And that pleases me, like so.
Yeah.
It's an exercise in keeping yourself happy.
Yeah.
Yeah.
Plus you're, but like me, you like doing the things.
Yeah.
You probably got as much, as much as you probably think,
yeah, I went too far.
You enjoyed the process and you've,
you can take that box and say, yes, I've done that.
100%.
Yeah.
It's the achievement.
Yeah.
So you can stand back and look like,
even like last night, the front desk were warped on.
So I had to replace the front desk.
And like, that's the first I've touched that car.
I had it down in Cork.
Cork.
Yeah.
Yeah.
I trailered it down to Cork because it was a MOT and the warp desk and stuff.

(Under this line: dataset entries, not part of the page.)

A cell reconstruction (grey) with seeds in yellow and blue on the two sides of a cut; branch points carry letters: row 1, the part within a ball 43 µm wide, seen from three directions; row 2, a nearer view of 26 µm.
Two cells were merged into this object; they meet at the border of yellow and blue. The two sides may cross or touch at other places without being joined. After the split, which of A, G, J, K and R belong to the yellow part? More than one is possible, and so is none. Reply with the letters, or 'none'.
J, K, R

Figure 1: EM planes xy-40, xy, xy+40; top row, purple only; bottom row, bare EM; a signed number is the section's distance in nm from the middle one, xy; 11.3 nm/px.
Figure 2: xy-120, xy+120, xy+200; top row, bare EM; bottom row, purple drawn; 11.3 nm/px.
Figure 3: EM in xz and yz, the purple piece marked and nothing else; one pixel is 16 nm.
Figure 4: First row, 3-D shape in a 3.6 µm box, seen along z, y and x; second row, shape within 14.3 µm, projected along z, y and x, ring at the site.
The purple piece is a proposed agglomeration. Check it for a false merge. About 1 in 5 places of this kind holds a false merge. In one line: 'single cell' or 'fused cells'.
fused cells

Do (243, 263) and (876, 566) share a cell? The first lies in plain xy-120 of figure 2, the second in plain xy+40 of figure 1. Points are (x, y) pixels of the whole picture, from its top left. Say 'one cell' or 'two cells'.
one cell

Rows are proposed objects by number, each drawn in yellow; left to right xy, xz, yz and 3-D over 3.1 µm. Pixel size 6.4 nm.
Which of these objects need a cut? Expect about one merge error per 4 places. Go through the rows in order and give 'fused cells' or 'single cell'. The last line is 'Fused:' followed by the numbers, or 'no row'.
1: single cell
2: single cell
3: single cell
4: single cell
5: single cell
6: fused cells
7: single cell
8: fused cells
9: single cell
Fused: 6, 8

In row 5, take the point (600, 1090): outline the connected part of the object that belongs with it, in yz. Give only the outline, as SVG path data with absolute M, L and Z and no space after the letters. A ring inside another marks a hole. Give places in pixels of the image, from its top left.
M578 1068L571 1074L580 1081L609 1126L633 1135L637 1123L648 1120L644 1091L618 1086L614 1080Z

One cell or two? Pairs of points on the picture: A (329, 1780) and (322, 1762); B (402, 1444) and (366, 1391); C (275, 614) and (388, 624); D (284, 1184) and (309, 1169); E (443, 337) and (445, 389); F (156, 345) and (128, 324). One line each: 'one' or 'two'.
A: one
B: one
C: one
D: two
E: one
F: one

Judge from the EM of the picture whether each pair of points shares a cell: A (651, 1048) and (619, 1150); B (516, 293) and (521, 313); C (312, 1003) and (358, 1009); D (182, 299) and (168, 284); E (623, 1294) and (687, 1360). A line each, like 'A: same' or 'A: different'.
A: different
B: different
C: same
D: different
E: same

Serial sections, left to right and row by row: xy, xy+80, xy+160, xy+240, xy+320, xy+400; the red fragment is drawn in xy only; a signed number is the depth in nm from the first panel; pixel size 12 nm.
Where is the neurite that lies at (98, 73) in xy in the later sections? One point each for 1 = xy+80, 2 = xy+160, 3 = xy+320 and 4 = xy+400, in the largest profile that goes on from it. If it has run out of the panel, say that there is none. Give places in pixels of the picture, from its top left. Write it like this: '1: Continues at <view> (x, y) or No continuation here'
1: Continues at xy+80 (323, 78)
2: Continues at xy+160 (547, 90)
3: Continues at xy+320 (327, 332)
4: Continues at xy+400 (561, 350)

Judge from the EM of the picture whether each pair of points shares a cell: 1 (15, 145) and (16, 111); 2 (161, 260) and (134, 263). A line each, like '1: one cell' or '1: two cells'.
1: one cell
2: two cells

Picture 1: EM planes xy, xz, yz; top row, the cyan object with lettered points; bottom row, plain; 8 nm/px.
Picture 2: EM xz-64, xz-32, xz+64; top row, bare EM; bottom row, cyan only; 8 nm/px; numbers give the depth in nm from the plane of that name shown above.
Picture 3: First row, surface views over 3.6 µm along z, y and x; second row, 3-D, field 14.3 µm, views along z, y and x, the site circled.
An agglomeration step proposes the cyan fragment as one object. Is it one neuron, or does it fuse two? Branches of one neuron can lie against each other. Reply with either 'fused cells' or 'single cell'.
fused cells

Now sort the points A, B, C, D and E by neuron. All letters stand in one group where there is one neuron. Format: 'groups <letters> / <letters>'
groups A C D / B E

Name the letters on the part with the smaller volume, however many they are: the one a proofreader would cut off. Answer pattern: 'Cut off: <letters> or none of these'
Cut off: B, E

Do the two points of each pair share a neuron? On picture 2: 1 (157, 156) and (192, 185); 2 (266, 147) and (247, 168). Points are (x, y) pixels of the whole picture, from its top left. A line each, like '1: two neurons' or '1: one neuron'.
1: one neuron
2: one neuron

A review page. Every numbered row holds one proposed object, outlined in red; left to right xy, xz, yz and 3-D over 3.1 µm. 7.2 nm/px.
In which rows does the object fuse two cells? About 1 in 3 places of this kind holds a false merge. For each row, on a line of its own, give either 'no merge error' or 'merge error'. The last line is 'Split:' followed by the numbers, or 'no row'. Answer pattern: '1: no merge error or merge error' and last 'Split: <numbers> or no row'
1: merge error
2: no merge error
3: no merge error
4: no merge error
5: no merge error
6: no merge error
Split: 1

But I, I literally have another chance,
but I had it on there last night.
I was like, 15 or what?
Like, I know every single into this thing.
Yeah.
There's sometimes I think that, like with my own cars,
the Mark II, when I took it to cleaning fest last year,
I had 40 mile under the belt before it went to Scotland, say.
Yeah.
I remember driving up through Scotland,
thinking to myself, like,
I get these weird feelings, I guess.
We're like, I'm driving a car that I've bolted together.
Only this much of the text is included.